One reason is information. Particularly in complex fields, suppliers often know much more about how to design standards. But if they share this information, customers may demand even higher standards. Delegation reassures suppliers by giving them enough votes to block this outcome. There is also a second reason to delegate: enacting a strong standard is good, but public recognition is better. Delegating power to well-known advocacy groups immediately shows that the standard is more than a simple “publicity stunt” or “greenwashing.”
In theory, these delegations can always be rescinded. So long as they last, however, the power is real. This explains why private politics often proceeds through a series of walkout threats, with the organizers trying to keep defection rates low enough to preserve the organization.
These forms of private politics seem to resemble a conventional public debate. However, there are also important differences. In order to be credible, walkout threats must sometimes be carried out. This can lead to rival standards and a Silicon Valley-style “standards war.” The resulting competition can force both standards to evolve in a constant struggle to woo voters. The effect has been particularly dramatic in lumber standards, where the differences between NGO- and industry-dominated standards have grown steadily smaller over time.
Maintaining multiple, warring standards is wasteful. Even so, competition offers intriguing possibilities. Economists have long known that standards wars reveal some types of information more efficiently than hearings and testimony.
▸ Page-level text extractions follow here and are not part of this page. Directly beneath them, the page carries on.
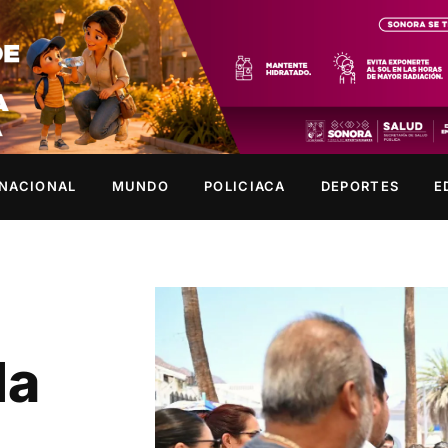
NACIONAL
MUNDO
POLICIACA
DEPORTES
E
da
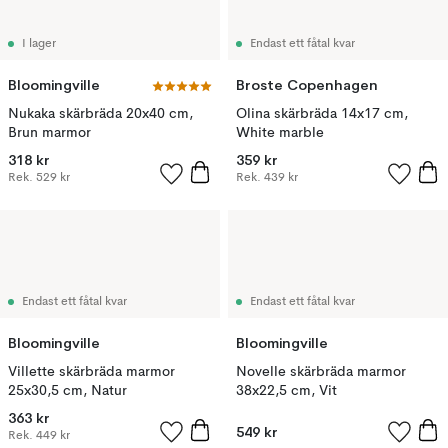
I lager
Endast ett fåtal kvar
Bloomingville
Broste Copenhagen
Nukaka skärbräda 20x40 cm,
Olina skärbräda 14x17 cm,
Brun marmor
White marble
318 kr
359 kr
Rek.
529 kr
Rek.
439 kr
Endast ett fåtal kvar
Endast ett fåtal kvar
Bloomingville
Bloomingville
Villette skärbräda marmor
Novelle skärbräda marmor
25x30,5 cm, Natur
38x22,5 cm, Vit
363 kr
549 kr
Rek.
449 kr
For example, claims that self-regulation is “unaffordable” or “will drive jobs overseas” are almost impossible to settle through political debate. The fact that some companies already practice a standard should immediately put most doubts to rest.
So far I have discussed how private voters interact to produce standards. But what we really want to know is when private power and private standards are legitimate. First, I have argued that quality competition can force oligopolies to design standards to please a shadow electorate of consumers. This electorate will often be at least as representative as the narrow interests that shape conventional agency regulation. Evidence that executives are anxious to protect their market share would go a long way to establishing when private regulation ought to be respected. Transparency rules that make it easier for consumers to watch and, if need be, punish companies would further buttress the argument.
Second, firms that possess dangerous power in the first instance should be allowed to get rid of it through delegation. So long as the delegation endures, a standards body that includes, say, the World Wildlife Federation can reasonably claim to represent environmentalists.
Finally, the introduction of standards war-type methods promises a new way of practicing politics. Courts should be open to the possibility that standards wars make political outcomes more resistant to random accidents and deliberate dishonesty.
Legitimacy is also an international issue. No matter how well-intentioned, deploying Western economic muscle to impose standards on the developing world seems painfully neocolonial. In the long run, the only principled defense is delegation; that is, making private standards more democratically inclusive than any competing institution.
Ultimately, citizens must decide for themselves whether private standards are legitimate. But it’s important to get the answer right. Government will never find the time and resources to regulate every problem. And even if it could, industry usually knows much more about how to design solutions. Society can have more private standards if it wants them.
This piece draws on the author’s article, “Public Problems, Private Answers: Reforming Industry Self-Governance Law for the 21st Century,” which is forthcoming in the DePaul Business & Commercial Law Journal.